Investigating Generalization Behaviours of Generative Flow Networks
Lazar Atanackovic, Emmanuel Bengio
TL;DR
This work addresses how Generative Flow Networks generalize to unseen regions of discrete state spaces by introducing a graph-based benchmark with tractable $p(x)$ and controllable reward difficulty. It employs three experimental avenues—distilling true flows, memorization-gap analyses, and offline/off-policy training regimes—to disentangle the mechanisms behind generalization. The findings show that the learned flow functions encode structure that supports generalization, while offline/off-policy training can impede accurate $p(x)$ estimation, though reward proxies remain informative; reward shaping is generally robust within tested ranges. The results underscore the importance of environment structure and careful benchmarking when studying GFNs, and they point to theoretical and methodological directions for improving online and on-policy generalization in larger, real-world discrete spaces.
Abstract
Generative Flow Networks (GFlowNets, GFNs) are a generative framework for learning unnormalized probability mass functions over discrete spaces. Since their inception, GFlowNets have proven to be useful for learning generative models in applications where the majority of the discrete space is unvisited during training. This has inspired some to hypothesize that GFlowNets, when paired with deep neural networks (DNNs), have favorable generalization properties. In this work, we empirically verify some of the hypothesized mechanisms of generalization of GFlowNets.

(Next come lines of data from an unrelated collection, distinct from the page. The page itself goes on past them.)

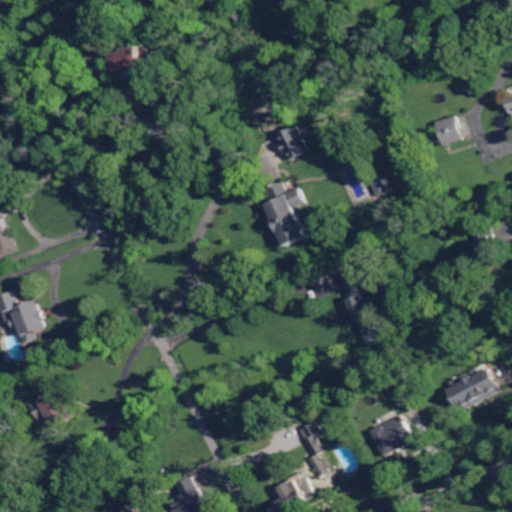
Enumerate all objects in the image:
building: (237, 17)
road: (5, 55)
building: (134, 56)
building: (131, 59)
building: (452, 129)
building: (161, 130)
building: (452, 130)
building: (294, 141)
building: (297, 144)
building: (153, 170)
building: (383, 185)
building: (281, 190)
building: (288, 213)
building: (288, 216)
building: (6, 235)
building: (7, 237)
building: (487, 239)
road: (197, 241)
road: (124, 269)
building: (425, 293)
building: (368, 302)
road: (250, 305)
road: (57, 306)
building: (366, 306)
building: (25, 314)
building: (26, 315)
building: (29, 348)
road: (123, 378)
building: (397, 387)
building: (477, 388)
building: (398, 389)
building: (479, 390)
building: (59, 406)
building: (56, 408)
building: (395, 434)
building: (396, 435)
building: (316, 437)
building: (323, 466)
building: (58, 472)
building: (308, 475)
road: (462, 485)
building: (1, 490)
building: (298, 493)
building: (193, 497)
building: (194, 498)
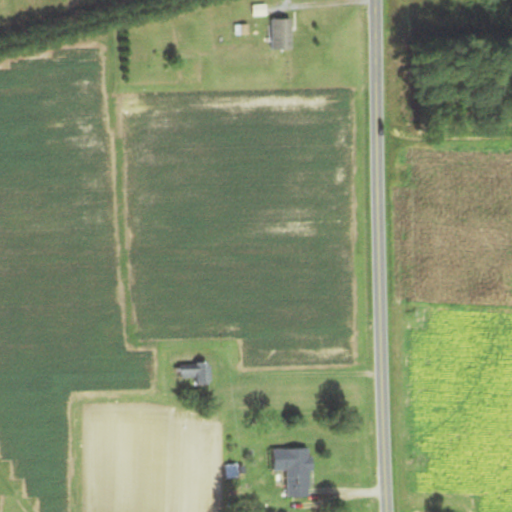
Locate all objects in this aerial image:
building: (275, 34)
road: (379, 256)
building: (190, 372)
building: (288, 470)
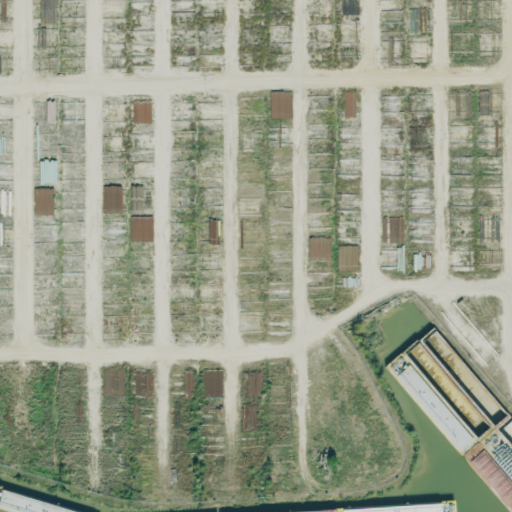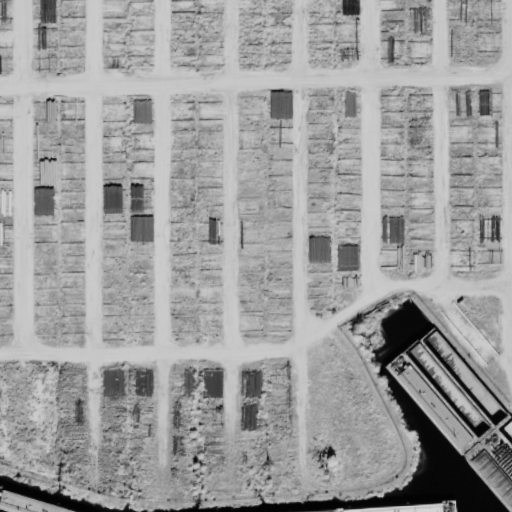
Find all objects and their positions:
road: (256, 83)
road: (372, 149)
road: (447, 198)
road: (27, 227)
road: (303, 237)
road: (98, 238)
road: (167, 242)
road: (236, 242)
road: (265, 355)
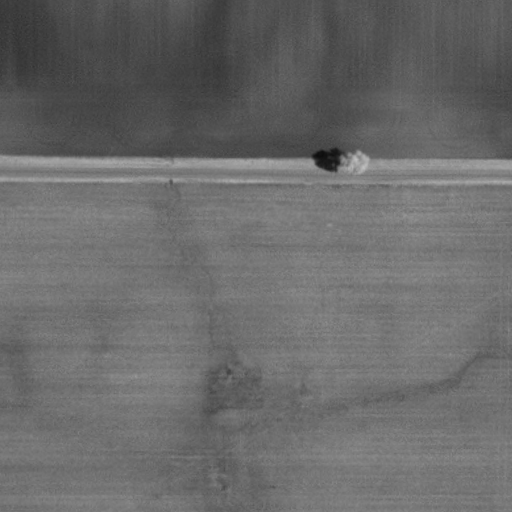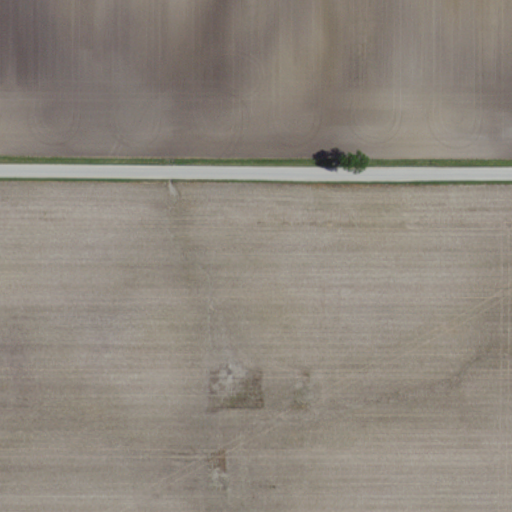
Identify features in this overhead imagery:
road: (256, 171)
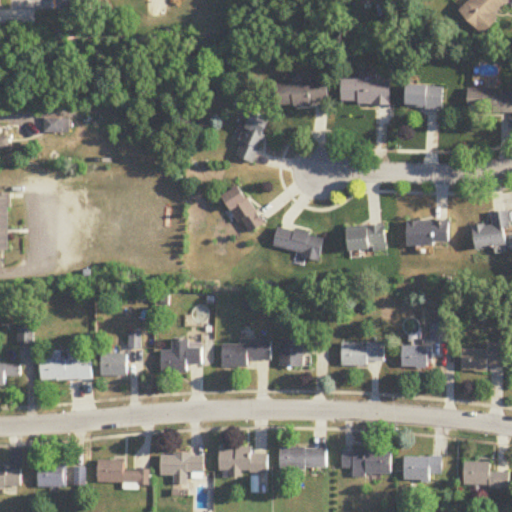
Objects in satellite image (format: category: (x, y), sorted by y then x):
building: (76, 6)
building: (483, 11)
building: (367, 93)
building: (304, 95)
building: (426, 98)
building: (489, 102)
road: (14, 118)
building: (59, 124)
building: (254, 138)
building: (4, 143)
road: (415, 175)
building: (245, 211)
building: (5, 223)
building: (430, 233)
building: (495, 233)
building: (368, 240)
building: (300, 243)
road: (39, 259)
building: (246, 353)
building: (292, 355)
building: (363, 355)
building: (183, 357)
building: (416, 358)
building: (485, 359)
building: (115, 366)
building: (65, 370)
building: (9, 374)
road: (255, 410)
building: (303, 460)
building: (244, 463)
building: (368, 464)
building: (183, 468)
building: (422, 469)
building: (121, 475)
building: (53, 477)
building: (484, 477)
building: (11, 478)
building: (81, 478)
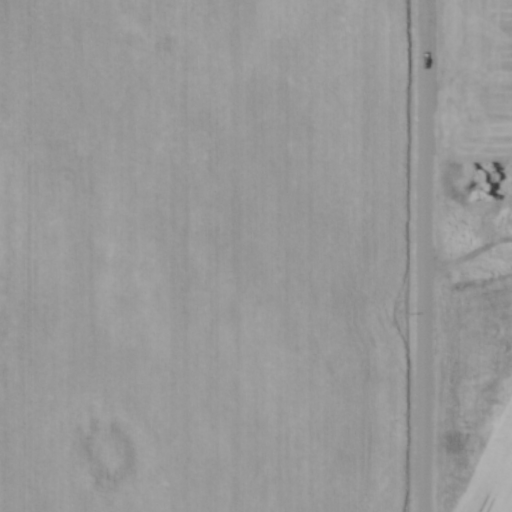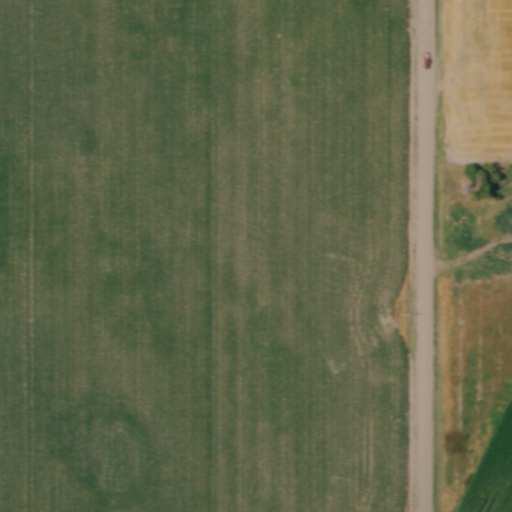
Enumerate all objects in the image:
road: (426, 256)
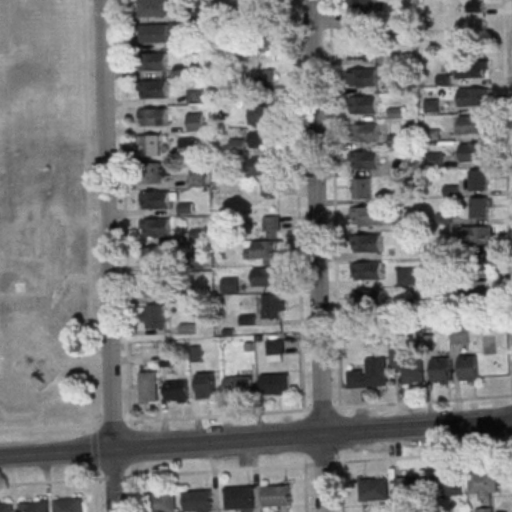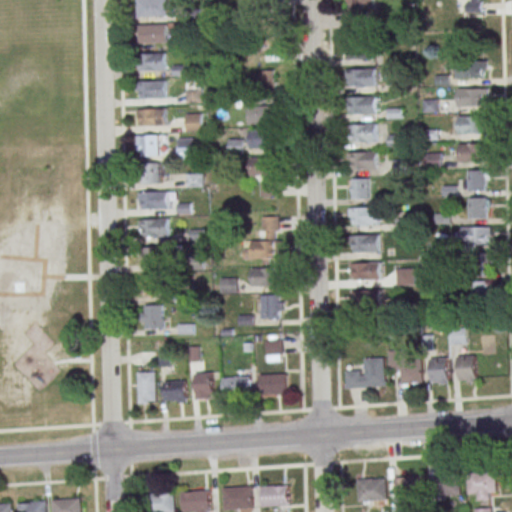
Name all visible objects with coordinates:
building: (264, 2)
building: (362, 2)
building: (474, 6)
building: (152, 7)
building: (152, 8)
building: (358, 13)
building: (264, 32)
building: (153, 33)
building: (361, 50)
building: (152, 61)
building: (152, 62)
building: (472, 68)
building: (362, 77)
building: (362, 78)
building: (267, 81)
building: (152, 89)
building: (152, 90)
building: (472, 96)
building: (362, 105)
building: (363, 105)
building: (260, 116)
building: (152, 117)
building: (154, 118)
building: (194, 121)
building: (472, 124)
building: (363, 132)
building: (363, 133)
building: (260, 138)
building: (152, 145)
building: (186, 148)
building: (473, 152)
building: (364, 160)
building: (433, 160)
building: (364, 161)
building: (262, 165)
building: (402, 166)
building: (149, 173)
building: (477, 180)
building: (479, 180)
building: (360, 188)
building: (268, 189)
road: (506, 198)
building: (156, 199)
building: (155, 201)
road: (334, 204)
road: (297, 205)
building: (478, 207)
building: (480, 207)
road: (124, 211)
road: (87, 212)
building: (365, 215)
building: (365, 217)
building: (155, 227)
building: (156, 228)
building: (475, 235)
road: (36, 240)
building: (268, 241)
building: (365, 243)
building: (366, 244)
road: (108, 255)
building: (154, 255)
road: (317, 255)
building: (157, 256)
building: (482, 263)
building: (366, 271)
building: (367, 272)
road: (44, 274)
road: (66, 275)
building: (266, 276)
building: (406, 276)
building: (18, 285)
building: (152, 285)
building: (230, 285)
building: (483, 291)
building: (371, 297)
building: (368, 300)
building: (271, 306)
building: (153, 316)
building: (459, 336)
road: (71, 359)
building: (407, 365)
building: (468, 368)
building: (440, 371)
building: (369, 374)
building: (274, 382)
building: (238, 383)
building: (205, 385)
building: (148, 386)
building: (177, 391)
road: (256, 414)
road: (256, 440)
road: (131, 450)
road: (426, 457)
road: (324, 463)
road: (94, 468)
road: (152, 476)
building: (447, 484)
building: (483, 484)
building: (409, 486)
building: (373, 489)
road: (131, 495)
building: (275, 495)
building: (239, 497)
building: (197, 500)
building: (164, 502)
building: (67, 504)
building: (6, 506)
building: (33, 506)
building: (483, 509)
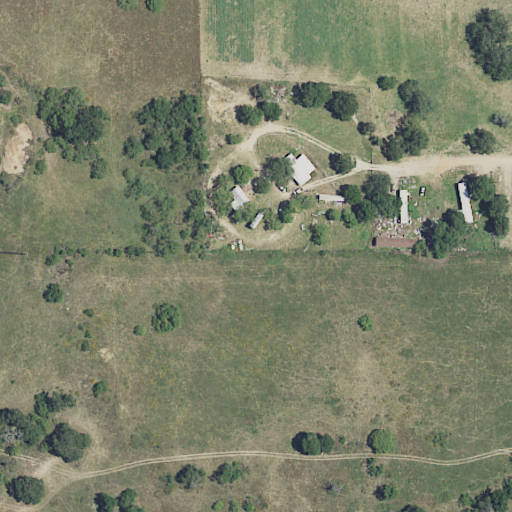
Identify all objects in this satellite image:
road: (244, 144)
building: (299, 167)
building: (236, 198)
building: (463, 202)
building: (394, 242)
power tower: (25, 253)
road: (256, 483)
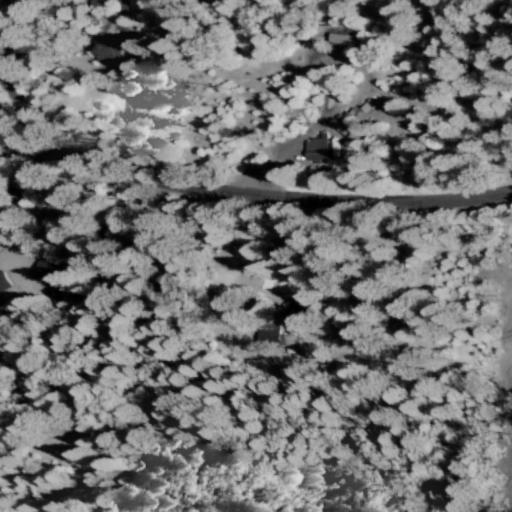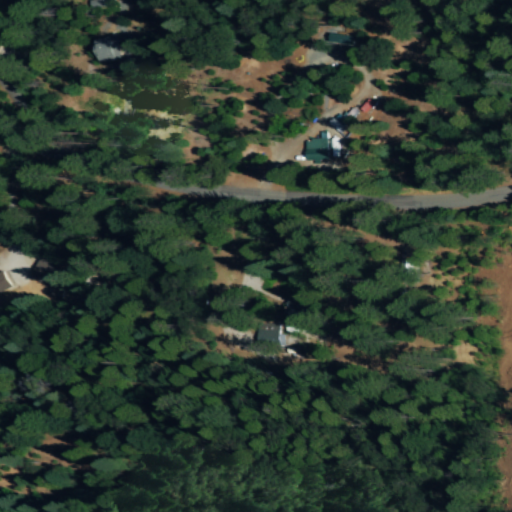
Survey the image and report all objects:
building: (0, 35)
building: (110, 49)
building: (317, 148)
road: (252, 193)
road: (7, 207)
road: (246, 266)
building: (408, 270)
building: (47, 274)
building: (3, 282)
building: (301, 316)
building: (269, 338)
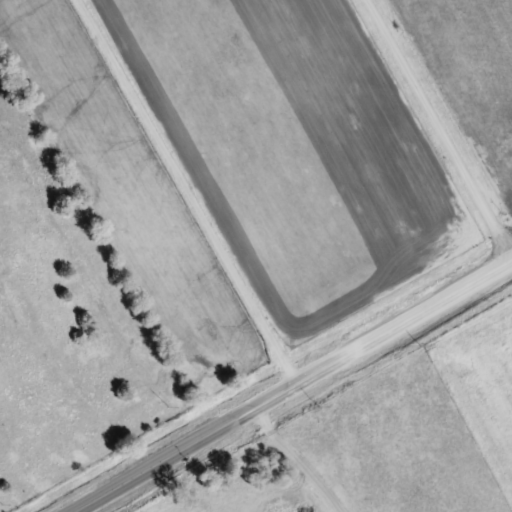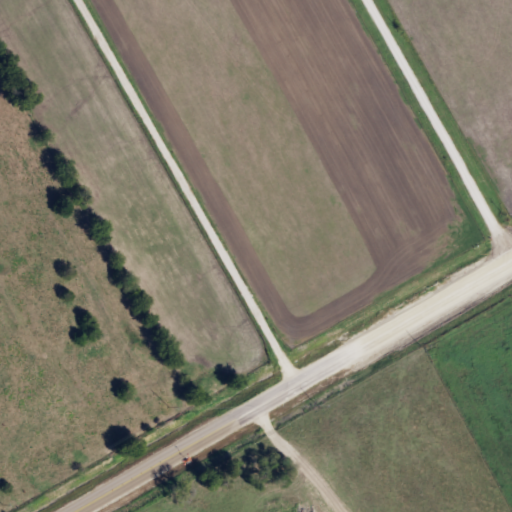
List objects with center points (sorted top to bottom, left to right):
road: (440, 127)
road: (186, 194)
road: (292, 389)
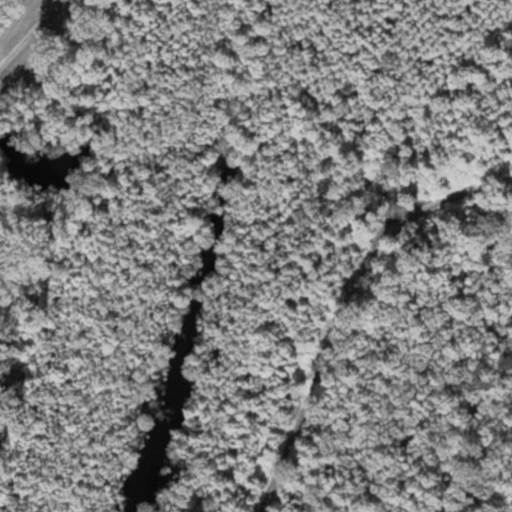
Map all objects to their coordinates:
road: (25, 44)
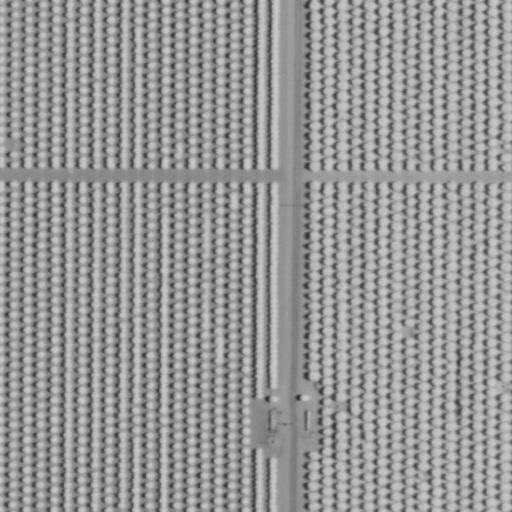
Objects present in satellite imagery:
crop: (143, 255)
road: (264, 256)
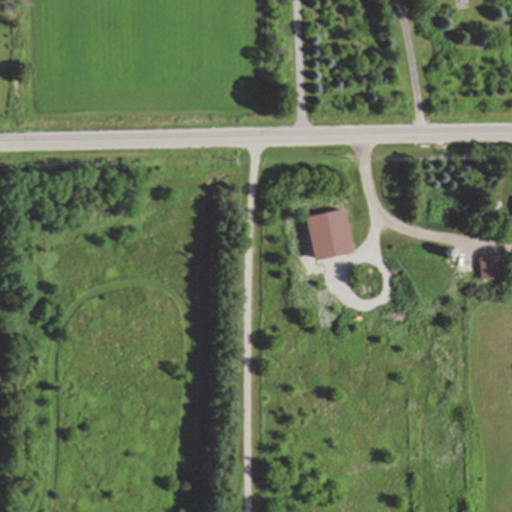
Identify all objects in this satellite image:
road: (410, 67)
road: (297, 68)
road: (255, 137)
building: (485, 266)
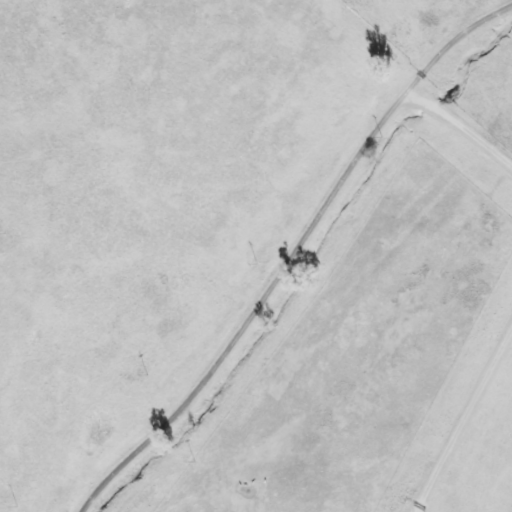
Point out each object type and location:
road: (290, 251)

We accomplish this by introducing a novel graph-based benchmark environment where reward difficulty can be easily varied, $p(x)$ can be computed exactly, and an unseen test set can be constructed to quantify generalization performance. Using this graph-based environment, we are able to systematically test the hypothesized mechanisms of generalization of GFlowNets and put forth a set of empirical observations that summarize our findings. In particular, we find (and confirm) that the functions that GFlowNets learn to approximate have an implicit underlying structure which facilitate generalization. Surprisingly -- and somewhat contradictory to existing knowledge -- we also find that GFlowNets are sensitive to being trained offline and off-policy. However, the reward implicitly learned by GFlowNets is robust to changes in the training distribution.